I was one of the ones who pointed out Pangram (I got the Platner one correct before checking with Pangram after submitting, and submitted a second version where I mentioned Pangram). One dynamic I wonder about is how people’s individual styles might change as a result of ubiquitous AI writing. My guess: many will converge, while some will intentionally diverge.

That is, most will not think about it, and unconsciously begin to incorporate various quirks and stylistic choices into their own writing in the same way we often model our friends’ quirks. This may already be starting to happen at a conceptual level, as has been pointed out: People around the globe may be beginning to think more similarly to Americans because of chatbots, which are overwhelmingly trained on American data.

Otoh, some will intentionally adopt a very different style to stand apart, like with Picasso and the cubists in response to photographs. Obviously, this is complicated by LLM’s ability to adopt any specified style, but that simply opens up the door to increasingly creative solutions.

In any case, it’ll be an interesting dynamic to follow.

David Spies's avatar

Ooh! Ooh! Do I get to say "I told you so"?

In this comment I said "By this time next year" and that was only seven months ago:

https://substack.com/@dspyz/note/c-165629769?r=r8oz

stealthbomber10's avatar

> In order to get attention in the future, you’ll need proper credentials or a proven track record for people to listen to you.
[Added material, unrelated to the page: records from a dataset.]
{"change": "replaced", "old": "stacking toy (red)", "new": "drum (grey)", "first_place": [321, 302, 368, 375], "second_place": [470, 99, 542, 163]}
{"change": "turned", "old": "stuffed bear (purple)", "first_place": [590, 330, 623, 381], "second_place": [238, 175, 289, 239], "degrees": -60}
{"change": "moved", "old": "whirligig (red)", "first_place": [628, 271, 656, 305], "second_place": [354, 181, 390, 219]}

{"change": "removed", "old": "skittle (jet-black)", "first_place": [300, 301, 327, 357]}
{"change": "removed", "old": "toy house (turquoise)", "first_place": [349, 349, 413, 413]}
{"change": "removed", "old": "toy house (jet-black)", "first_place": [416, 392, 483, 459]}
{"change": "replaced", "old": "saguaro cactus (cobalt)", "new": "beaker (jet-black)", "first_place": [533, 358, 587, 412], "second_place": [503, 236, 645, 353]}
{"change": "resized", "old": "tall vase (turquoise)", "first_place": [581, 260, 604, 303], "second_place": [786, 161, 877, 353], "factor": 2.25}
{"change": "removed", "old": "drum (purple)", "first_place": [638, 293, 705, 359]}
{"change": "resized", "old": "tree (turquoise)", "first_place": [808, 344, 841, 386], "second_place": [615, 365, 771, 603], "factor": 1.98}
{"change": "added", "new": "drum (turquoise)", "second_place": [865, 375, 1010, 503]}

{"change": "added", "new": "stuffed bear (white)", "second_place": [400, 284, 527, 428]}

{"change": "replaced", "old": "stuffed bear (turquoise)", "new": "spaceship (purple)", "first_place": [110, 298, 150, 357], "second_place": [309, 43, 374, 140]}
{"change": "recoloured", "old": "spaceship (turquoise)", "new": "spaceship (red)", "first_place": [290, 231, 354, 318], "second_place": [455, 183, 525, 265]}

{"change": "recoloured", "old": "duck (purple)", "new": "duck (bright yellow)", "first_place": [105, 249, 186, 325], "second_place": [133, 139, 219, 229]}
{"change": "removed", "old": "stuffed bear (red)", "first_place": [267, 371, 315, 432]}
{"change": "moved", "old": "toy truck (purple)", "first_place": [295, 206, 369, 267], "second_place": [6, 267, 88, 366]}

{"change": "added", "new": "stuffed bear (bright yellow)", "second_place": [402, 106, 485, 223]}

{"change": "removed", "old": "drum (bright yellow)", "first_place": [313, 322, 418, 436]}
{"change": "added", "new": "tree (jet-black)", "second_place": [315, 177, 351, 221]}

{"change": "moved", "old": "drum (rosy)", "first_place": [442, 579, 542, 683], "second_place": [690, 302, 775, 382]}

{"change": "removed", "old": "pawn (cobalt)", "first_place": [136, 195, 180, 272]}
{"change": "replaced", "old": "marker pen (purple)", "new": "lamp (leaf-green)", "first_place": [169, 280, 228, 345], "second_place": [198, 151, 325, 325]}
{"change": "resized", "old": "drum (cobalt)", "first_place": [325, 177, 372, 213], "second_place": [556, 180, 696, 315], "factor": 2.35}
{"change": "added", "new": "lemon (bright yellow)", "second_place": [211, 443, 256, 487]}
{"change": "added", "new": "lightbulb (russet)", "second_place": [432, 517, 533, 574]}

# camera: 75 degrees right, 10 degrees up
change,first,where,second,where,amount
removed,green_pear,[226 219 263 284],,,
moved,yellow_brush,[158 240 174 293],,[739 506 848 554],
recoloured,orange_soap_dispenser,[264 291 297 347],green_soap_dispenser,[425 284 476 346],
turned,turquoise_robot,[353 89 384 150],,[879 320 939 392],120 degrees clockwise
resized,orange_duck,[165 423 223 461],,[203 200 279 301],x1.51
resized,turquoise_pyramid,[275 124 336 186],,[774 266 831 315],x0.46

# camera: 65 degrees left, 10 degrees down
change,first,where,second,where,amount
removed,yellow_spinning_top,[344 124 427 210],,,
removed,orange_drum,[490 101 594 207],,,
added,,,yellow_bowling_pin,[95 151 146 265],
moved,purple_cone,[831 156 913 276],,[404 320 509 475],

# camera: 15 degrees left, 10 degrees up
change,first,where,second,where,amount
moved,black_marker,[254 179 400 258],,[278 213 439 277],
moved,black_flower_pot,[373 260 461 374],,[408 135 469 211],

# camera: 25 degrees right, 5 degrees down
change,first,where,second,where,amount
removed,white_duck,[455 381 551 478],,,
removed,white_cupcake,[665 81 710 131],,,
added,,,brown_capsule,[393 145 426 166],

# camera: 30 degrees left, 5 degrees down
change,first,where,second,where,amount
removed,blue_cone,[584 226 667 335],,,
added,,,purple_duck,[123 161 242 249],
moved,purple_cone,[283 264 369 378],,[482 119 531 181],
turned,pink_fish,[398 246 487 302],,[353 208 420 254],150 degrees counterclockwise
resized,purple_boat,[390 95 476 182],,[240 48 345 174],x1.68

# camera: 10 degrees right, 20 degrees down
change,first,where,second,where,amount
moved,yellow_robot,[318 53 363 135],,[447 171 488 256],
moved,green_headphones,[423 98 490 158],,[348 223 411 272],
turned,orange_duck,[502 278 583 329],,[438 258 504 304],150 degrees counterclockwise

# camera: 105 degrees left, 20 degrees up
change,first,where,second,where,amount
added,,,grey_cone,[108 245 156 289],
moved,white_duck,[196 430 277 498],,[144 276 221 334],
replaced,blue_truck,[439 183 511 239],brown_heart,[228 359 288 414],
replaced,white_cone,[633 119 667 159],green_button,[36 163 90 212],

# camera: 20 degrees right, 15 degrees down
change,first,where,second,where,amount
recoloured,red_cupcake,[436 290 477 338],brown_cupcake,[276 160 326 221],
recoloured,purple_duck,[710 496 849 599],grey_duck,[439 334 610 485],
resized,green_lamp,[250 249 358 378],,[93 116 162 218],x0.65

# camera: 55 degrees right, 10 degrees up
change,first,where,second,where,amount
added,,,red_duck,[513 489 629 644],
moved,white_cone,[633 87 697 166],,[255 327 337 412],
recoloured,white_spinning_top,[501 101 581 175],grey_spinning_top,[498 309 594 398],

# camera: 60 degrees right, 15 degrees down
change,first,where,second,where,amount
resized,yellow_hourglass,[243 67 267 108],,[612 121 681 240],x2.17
This serves to exclude some aspiring writers, but they’ll have plenty of other tools to make their voice heard

Other tools like what?

Daniel Greco's avatar

Good point. Maybe I should put it like this. I wouldn't be surprised if you could fine tune a context so that even the stuff you pointed to here--the stuff about unions, or sexual assault, or "unhinged"--wouldn't be as telling. But that would involve more back and forth. Eg, imagine you uploaded this post to a new instance of Claude, emphasizing the tells you mentioned here, and then asked it for a new essay with new prompt. You don't think it might do even better than an instance with less context?

Richard Hanania's avatar

I do! I think I say that in the article: "There was only an 8-point difference between the human version and Claude version. Note that I didn’t ask for Claude to give me five different versions and pick the best one, or edit the resulting piece to remove tells. I simply gave the instructions, and went with the first thing that popped out." That's why it's over for our ability to distinguish human and AI work.